## What you need to do
What is printed must match, line for line, the records from their first line through the line containing "index mcp: (156, 118)", with pictures left out.

——————

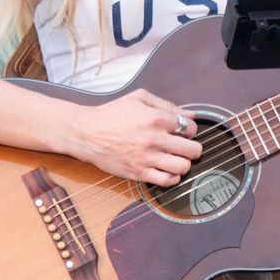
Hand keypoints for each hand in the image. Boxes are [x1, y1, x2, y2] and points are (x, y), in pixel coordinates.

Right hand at [65, 89, 200, 185]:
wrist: (87, 133)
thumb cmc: (112, 114)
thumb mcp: (139, 98)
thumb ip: (167, 105)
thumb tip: (192, 115)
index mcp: (156, 118)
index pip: (190, 128)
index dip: (190, 130)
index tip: (183, 132)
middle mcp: (154, 139)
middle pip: (192, 150)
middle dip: (193, 148)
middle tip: (185, 148)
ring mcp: (147, 158)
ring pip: (183, 167)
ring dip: (184, 164)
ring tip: (176, 159)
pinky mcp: (139, 172)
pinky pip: (167, 181)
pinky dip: (173, 177)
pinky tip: (167, 170)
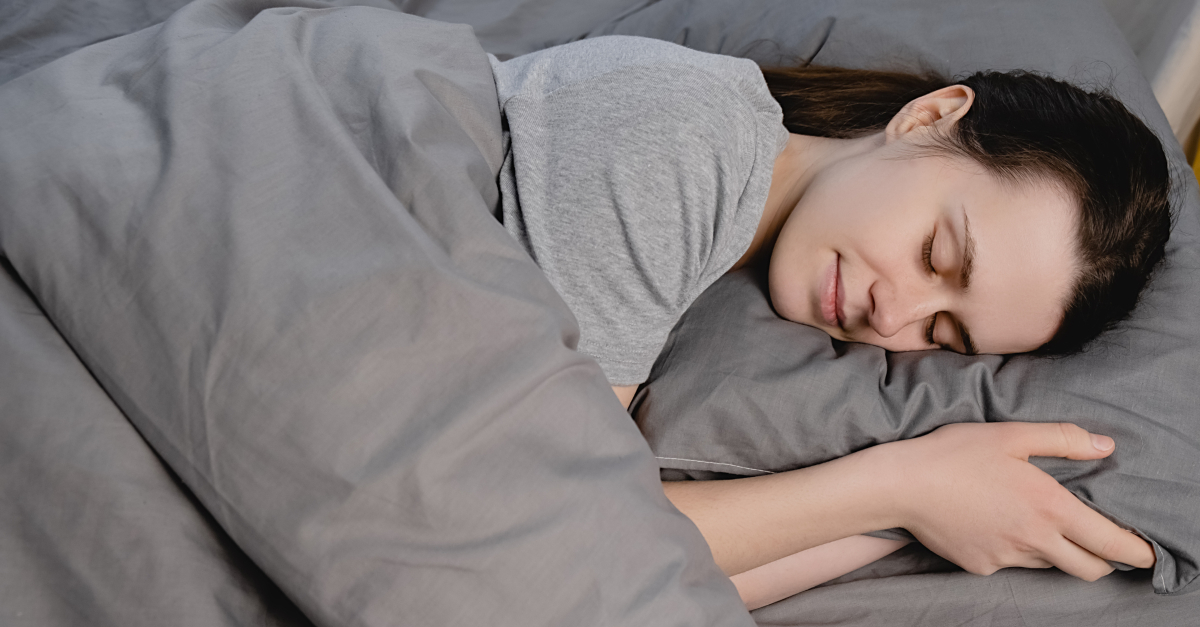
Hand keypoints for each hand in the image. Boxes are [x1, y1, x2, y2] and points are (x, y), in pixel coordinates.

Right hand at [877, 422, 1155, 580]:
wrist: (900, 485)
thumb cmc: (954, 453)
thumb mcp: (1010, 434)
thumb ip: (1061, 439)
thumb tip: (1104, 445)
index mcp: (1049, 508)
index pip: (1110, 544)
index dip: (1135, 552)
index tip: (1146, 553)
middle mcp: (1033, 540)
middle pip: (1087, 568)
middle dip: (1103, 561)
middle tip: (1099, 542)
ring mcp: (1005, 557)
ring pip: (1046, 563)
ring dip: (1053, 550)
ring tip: (1033, 521)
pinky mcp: (980, 566)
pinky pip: (1009, 562)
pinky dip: (1011, 547)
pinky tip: (990, 522)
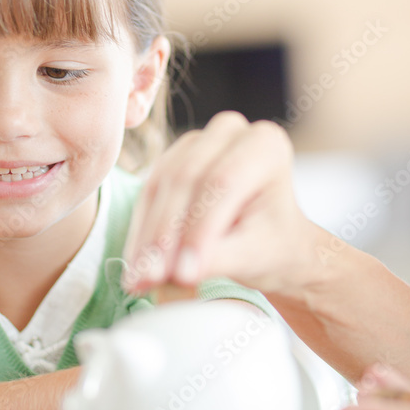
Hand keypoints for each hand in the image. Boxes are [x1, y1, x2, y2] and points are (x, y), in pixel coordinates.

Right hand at [121, 111, 314, 296]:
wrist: (270, 242)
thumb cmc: (272, 245)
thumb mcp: (255, 256)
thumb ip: (220, 259)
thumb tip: (179, 273)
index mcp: (266, 144)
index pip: (223, 183)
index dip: (198, 230)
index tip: (182, 274)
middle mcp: (230, 132)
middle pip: (187, 180)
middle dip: (167, 235)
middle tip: (152, 278)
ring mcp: (196, 142)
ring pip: (162, 186)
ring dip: (148, 236)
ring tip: (140, 278)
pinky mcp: (170, 160)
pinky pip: (149, 194)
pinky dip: (142, 232)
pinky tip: (136, 263)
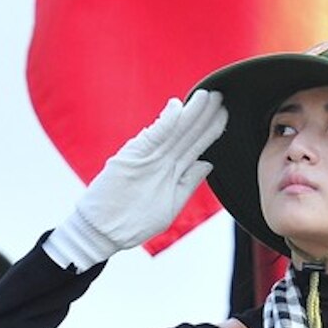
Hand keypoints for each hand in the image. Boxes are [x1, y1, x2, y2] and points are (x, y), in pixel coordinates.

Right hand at [44, 91, 228, 269]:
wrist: (102, 232)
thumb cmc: (133, 222)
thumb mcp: (169, 204)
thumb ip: (188, 183)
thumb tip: (207, 163)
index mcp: (172, 171)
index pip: (196, 145)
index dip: (212, 129)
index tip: (226, 113)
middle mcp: (162, 161)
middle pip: (188, 134)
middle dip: (205, 115)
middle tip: (223, 95)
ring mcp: (147, 159)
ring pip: (175, 132)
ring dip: (191, 114)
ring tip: (207, 96)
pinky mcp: (131, 159)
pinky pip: (153, 138)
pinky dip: (165, 122)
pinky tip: (177, 107)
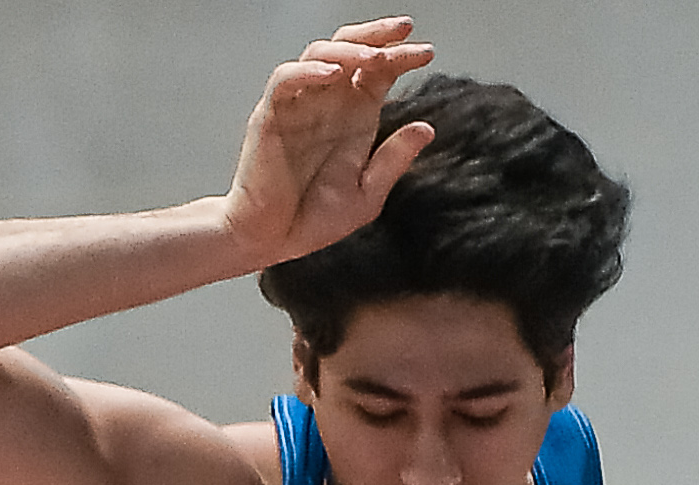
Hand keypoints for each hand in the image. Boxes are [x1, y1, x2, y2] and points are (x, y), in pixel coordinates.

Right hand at [220, 20, 436, 268]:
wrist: (273, 241)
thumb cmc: (314, 219)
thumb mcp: (367, 195)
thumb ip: (393, 161)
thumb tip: (426, 129)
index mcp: (354, 116)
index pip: (378, 70)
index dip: (401, 55)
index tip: (427, 52)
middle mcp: (327, 103)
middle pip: (351, 47)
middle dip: (378, 34)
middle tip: (403, 30)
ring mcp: (298, 105)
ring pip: (319, 53)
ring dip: (349, 49)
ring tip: (374, 56)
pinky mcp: (271, 115)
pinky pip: (286, 80)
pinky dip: (308, 70)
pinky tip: (333, 72)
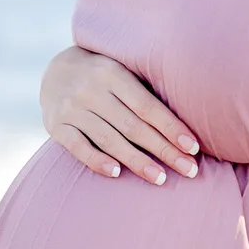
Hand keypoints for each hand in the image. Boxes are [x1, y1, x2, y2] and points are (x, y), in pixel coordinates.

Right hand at [39, 44, 200, 185]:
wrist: (54, 71)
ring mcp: (71, 108)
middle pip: (133, 126)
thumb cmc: (104, 76)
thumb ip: (145, 90)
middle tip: (189, 170)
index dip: (172, 128)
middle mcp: (90, 89)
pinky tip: (117, 173)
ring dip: (137, 161)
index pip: (147, 106)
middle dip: (163, 150)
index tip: (193, 148)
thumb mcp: (121, 70)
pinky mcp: (55, 125)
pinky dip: (97, 161)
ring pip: (109, 139)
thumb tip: (188, 121)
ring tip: (161, 178)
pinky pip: (77, 147)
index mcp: (112, 72)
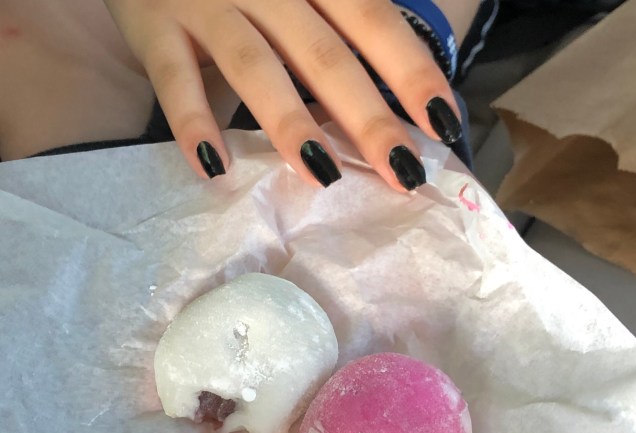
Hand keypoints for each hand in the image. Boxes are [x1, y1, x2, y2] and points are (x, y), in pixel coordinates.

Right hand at [103, 0, 461, 190]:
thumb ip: (334, 29)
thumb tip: (388, 102)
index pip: (372, 20)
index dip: (411, 72)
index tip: (444, 125)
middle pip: (323, 53)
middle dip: (367, 115)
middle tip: (402, 171)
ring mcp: (205, 3)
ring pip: (255, 66)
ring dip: (290, 123)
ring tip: (324, 175)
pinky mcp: (154, 25)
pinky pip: (173, 78)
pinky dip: (192, 122)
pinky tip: (214, 168)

——————

## Final answer
Hand keypoints for each hand in the image. Boxes are [x1, y1, x2, y2] and points are (x, y), in pixel coordinates.

Right hand at [65, 89, 200, 185]:
wrist: (87, 133)
thumb cmc: (112, 114)
thumb mcp: (139, 98)
thumb ip: (167, 105)
thumb tip: (192, 115)
index mcp: (156, 118)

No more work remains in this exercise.